— Required work —
When checking the entries below, count every line with the word "security", then give only that number.

— Extracted page text data —

┌──

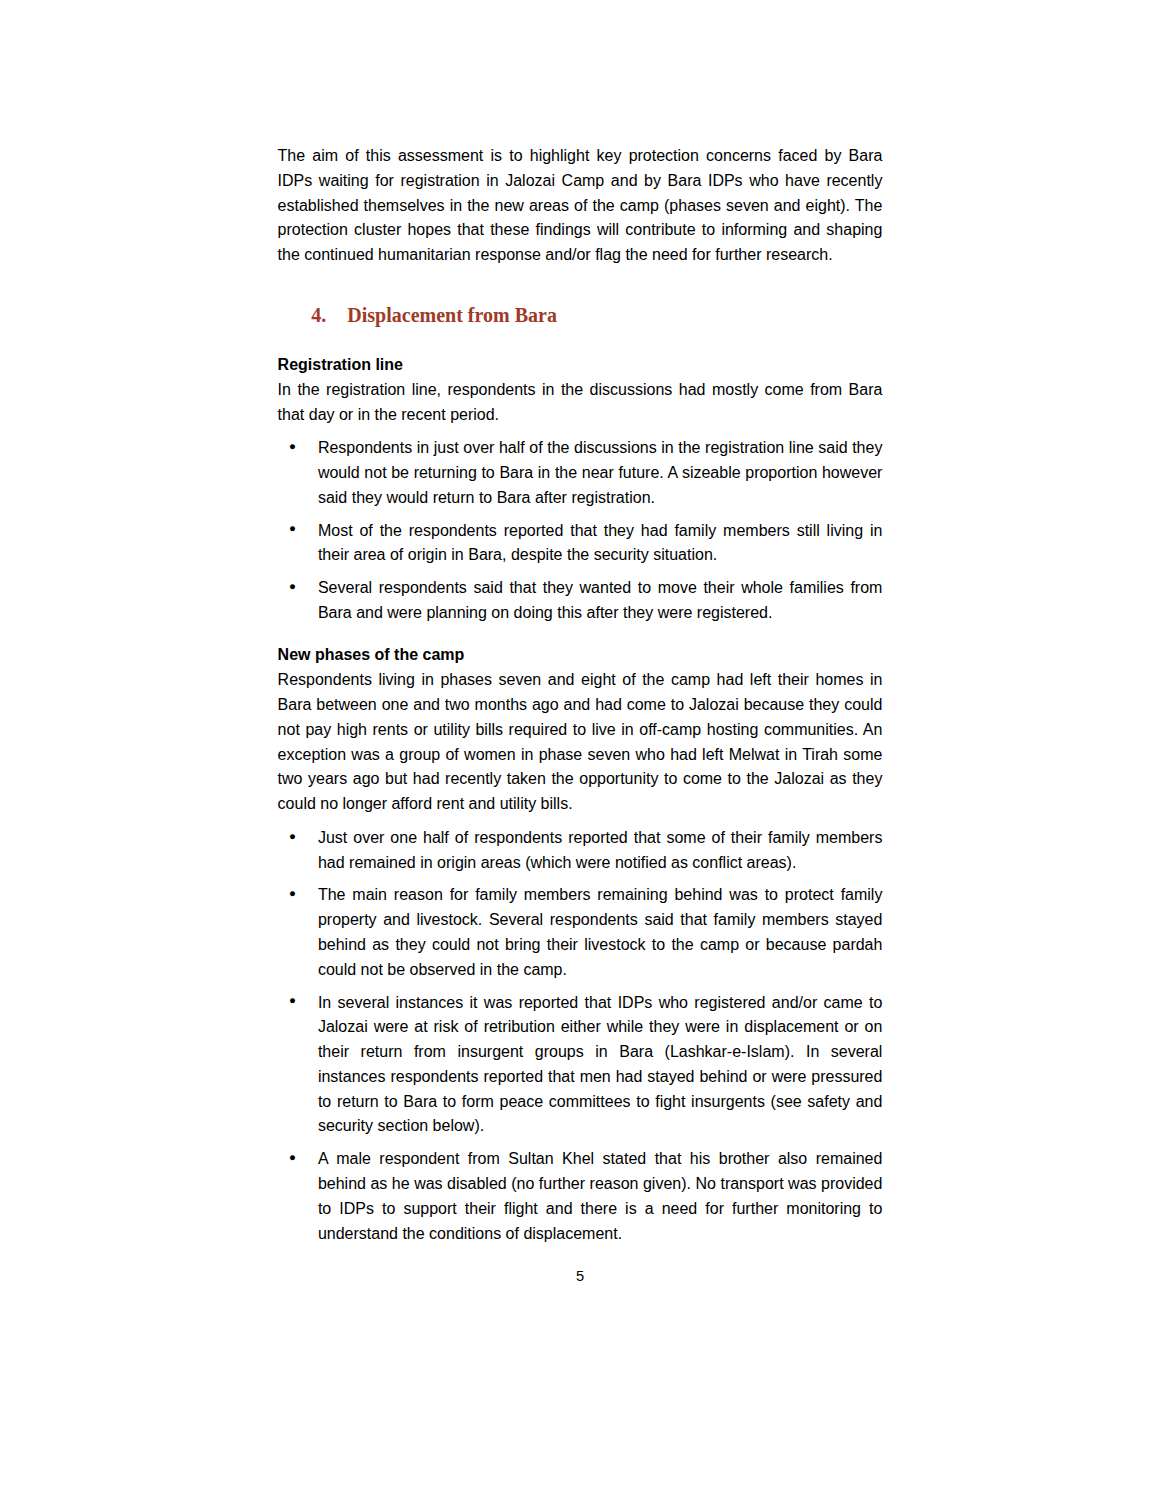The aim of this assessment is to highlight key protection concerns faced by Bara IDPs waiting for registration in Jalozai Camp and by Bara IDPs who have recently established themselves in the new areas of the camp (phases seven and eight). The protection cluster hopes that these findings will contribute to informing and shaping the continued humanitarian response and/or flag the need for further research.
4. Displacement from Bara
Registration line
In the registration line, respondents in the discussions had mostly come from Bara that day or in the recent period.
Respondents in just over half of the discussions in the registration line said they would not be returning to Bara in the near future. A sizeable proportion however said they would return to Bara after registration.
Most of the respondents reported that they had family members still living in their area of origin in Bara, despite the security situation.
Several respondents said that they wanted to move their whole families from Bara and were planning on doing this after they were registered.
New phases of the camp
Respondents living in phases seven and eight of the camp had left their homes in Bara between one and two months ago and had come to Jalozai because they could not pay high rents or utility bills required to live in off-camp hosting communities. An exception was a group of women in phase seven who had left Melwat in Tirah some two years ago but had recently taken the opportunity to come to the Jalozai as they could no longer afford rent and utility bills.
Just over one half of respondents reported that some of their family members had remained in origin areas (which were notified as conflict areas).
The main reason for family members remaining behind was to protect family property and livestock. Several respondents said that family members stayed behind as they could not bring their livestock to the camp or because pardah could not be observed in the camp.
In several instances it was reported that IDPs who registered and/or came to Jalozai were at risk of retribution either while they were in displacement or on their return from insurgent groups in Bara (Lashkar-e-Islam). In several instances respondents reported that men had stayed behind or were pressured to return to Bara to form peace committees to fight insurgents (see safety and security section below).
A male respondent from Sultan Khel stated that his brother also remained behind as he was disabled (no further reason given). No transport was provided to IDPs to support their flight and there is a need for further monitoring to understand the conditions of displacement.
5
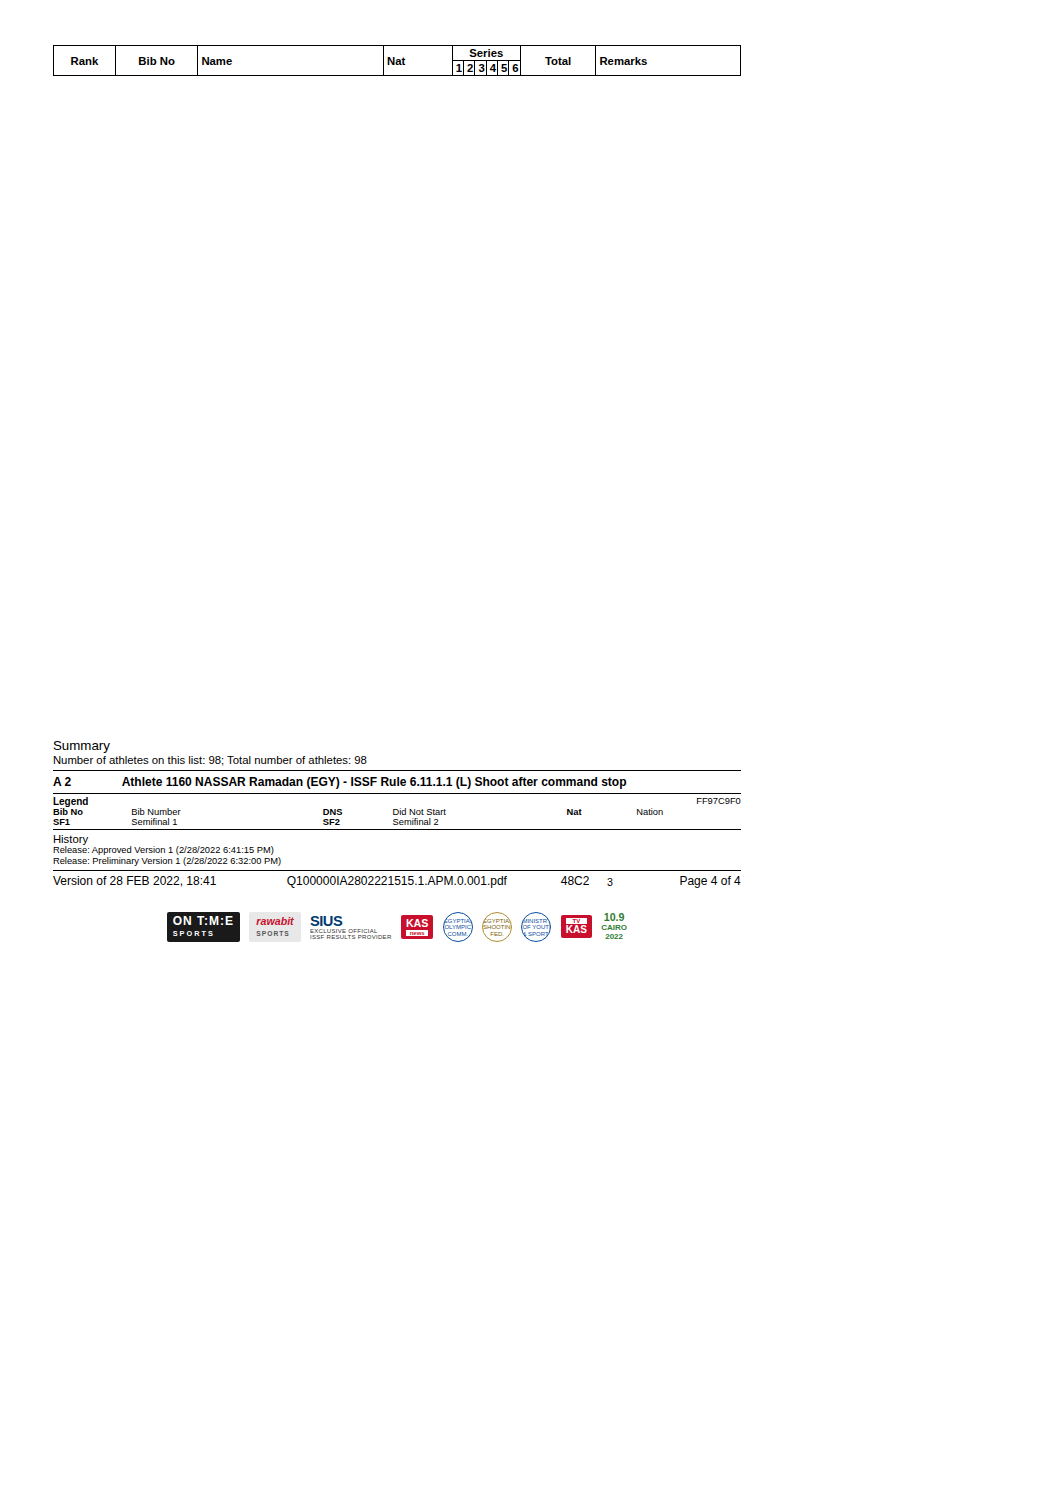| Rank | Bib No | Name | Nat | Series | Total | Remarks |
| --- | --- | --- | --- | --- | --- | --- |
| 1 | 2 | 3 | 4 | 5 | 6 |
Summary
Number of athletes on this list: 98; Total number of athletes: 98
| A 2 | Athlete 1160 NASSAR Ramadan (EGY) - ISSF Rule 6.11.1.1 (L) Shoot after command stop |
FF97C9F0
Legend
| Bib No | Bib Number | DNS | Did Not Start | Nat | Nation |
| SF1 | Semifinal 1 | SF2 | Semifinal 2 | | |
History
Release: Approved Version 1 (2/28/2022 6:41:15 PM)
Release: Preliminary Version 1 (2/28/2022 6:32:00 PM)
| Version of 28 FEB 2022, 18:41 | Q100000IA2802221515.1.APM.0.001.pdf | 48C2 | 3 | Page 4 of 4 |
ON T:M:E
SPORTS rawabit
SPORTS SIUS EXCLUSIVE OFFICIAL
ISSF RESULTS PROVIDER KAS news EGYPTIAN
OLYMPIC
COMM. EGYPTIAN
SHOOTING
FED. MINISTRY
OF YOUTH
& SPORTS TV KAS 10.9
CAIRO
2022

└──
┌──

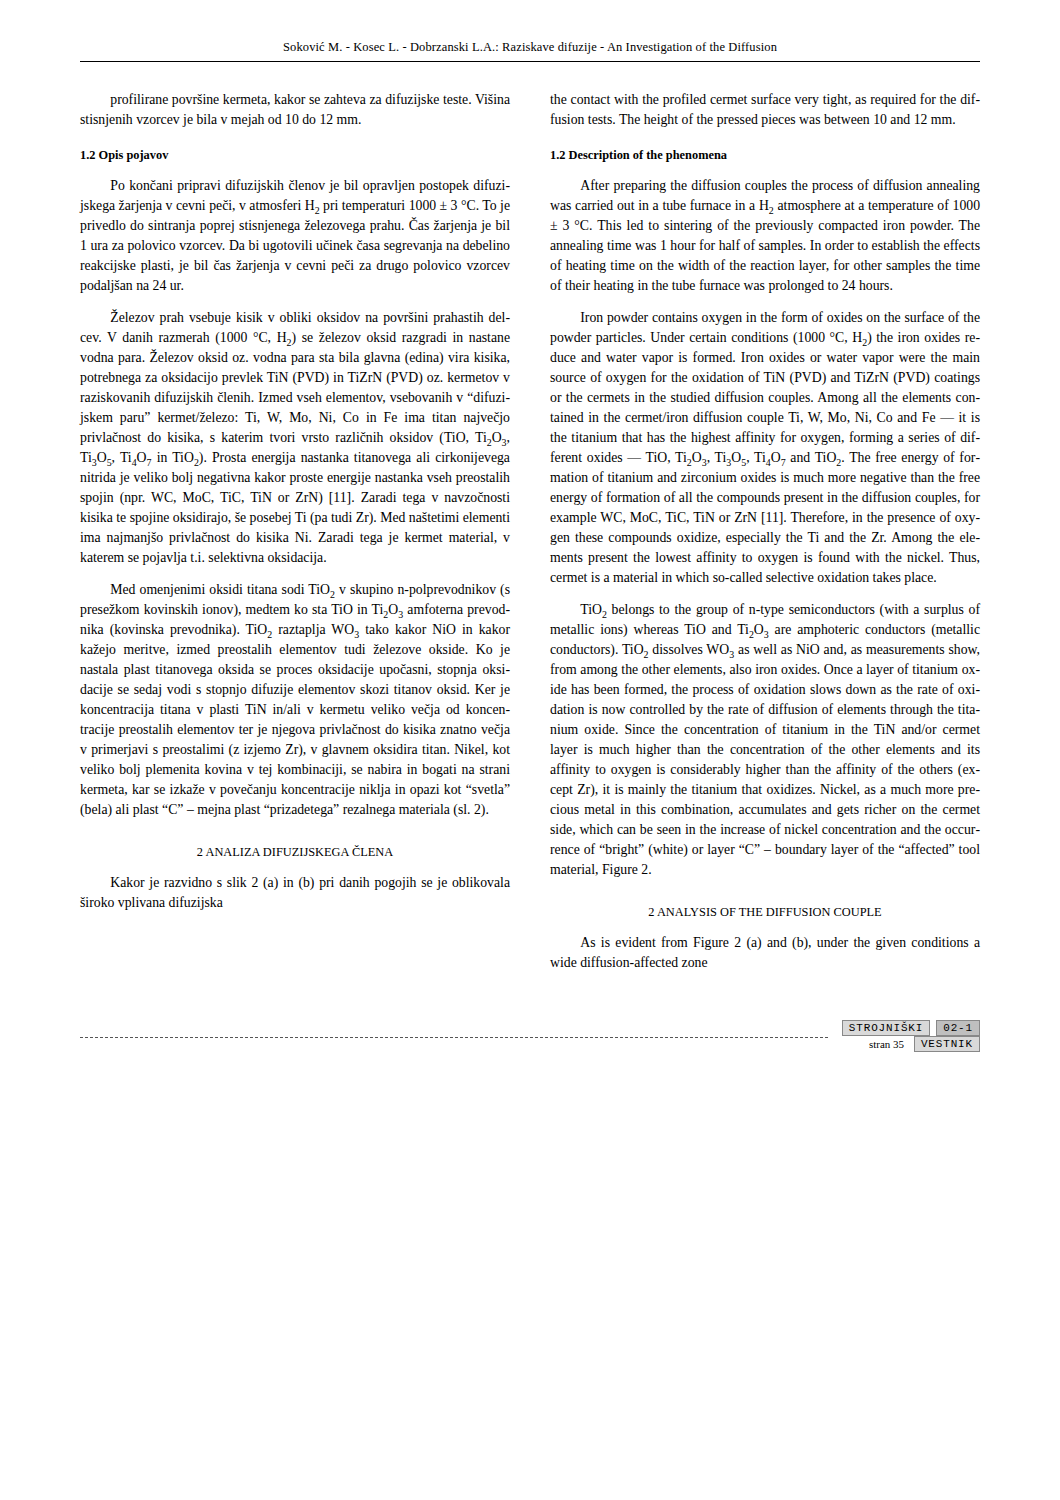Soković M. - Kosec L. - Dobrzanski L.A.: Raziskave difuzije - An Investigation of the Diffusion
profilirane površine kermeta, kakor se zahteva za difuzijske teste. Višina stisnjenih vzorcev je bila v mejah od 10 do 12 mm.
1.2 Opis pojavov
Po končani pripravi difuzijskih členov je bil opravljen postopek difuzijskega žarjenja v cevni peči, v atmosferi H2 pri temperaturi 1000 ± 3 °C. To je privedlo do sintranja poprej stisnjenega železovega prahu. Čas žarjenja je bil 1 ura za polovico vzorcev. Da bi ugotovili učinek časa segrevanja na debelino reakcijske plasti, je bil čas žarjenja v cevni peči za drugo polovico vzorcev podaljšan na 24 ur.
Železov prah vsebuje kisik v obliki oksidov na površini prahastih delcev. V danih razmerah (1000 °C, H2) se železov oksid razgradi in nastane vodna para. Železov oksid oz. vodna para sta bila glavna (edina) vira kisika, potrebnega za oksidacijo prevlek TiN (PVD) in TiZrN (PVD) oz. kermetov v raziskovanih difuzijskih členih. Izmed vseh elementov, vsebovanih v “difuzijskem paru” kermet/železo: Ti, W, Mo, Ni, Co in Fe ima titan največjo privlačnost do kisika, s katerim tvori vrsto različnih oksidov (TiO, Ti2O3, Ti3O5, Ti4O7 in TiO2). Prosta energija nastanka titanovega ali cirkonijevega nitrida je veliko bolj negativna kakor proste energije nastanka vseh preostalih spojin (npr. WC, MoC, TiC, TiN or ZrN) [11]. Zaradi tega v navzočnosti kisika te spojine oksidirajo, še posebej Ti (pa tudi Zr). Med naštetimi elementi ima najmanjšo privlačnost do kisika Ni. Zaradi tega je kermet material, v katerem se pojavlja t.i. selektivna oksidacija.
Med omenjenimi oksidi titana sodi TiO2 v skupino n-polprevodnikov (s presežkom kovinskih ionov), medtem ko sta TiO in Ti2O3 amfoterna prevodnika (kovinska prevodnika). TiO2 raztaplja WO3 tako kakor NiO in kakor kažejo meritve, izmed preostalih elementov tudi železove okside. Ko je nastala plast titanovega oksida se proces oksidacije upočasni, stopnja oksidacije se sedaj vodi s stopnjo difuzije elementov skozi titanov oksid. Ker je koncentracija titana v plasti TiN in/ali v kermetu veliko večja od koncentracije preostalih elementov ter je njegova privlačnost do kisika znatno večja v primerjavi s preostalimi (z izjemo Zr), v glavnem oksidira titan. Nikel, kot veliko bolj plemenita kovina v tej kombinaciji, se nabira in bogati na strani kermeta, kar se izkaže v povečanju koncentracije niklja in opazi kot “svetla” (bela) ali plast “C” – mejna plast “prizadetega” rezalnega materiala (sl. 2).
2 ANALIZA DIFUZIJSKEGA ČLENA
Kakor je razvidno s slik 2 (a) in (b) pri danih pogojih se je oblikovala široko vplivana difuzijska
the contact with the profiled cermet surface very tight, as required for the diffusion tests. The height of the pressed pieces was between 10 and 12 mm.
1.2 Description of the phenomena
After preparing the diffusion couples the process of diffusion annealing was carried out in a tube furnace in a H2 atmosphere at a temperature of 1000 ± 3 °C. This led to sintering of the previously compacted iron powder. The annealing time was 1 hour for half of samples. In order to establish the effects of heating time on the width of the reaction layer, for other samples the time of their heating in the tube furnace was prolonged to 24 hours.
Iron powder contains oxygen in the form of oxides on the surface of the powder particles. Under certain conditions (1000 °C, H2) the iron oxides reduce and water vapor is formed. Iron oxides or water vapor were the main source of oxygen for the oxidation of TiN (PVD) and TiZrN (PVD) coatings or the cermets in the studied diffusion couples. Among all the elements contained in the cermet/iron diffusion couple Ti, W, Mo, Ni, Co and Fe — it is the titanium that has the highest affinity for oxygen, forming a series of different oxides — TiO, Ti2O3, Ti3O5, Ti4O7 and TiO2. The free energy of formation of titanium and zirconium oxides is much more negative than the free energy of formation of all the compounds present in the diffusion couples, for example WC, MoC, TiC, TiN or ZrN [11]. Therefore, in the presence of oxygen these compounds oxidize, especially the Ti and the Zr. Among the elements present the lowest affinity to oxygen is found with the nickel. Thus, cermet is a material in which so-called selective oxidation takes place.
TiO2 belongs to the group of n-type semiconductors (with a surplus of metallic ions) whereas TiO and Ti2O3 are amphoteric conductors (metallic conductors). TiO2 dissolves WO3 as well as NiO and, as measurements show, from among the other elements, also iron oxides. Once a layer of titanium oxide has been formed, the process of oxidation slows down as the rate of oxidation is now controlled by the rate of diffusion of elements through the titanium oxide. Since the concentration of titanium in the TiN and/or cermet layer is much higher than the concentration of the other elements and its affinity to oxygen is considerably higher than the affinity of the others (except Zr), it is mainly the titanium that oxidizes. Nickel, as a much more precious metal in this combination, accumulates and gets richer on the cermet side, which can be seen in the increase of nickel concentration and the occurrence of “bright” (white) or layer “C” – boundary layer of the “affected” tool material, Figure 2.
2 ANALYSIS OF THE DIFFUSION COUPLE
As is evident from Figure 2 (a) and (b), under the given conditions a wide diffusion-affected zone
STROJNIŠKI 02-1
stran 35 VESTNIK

└──

— Result for this exercise —
2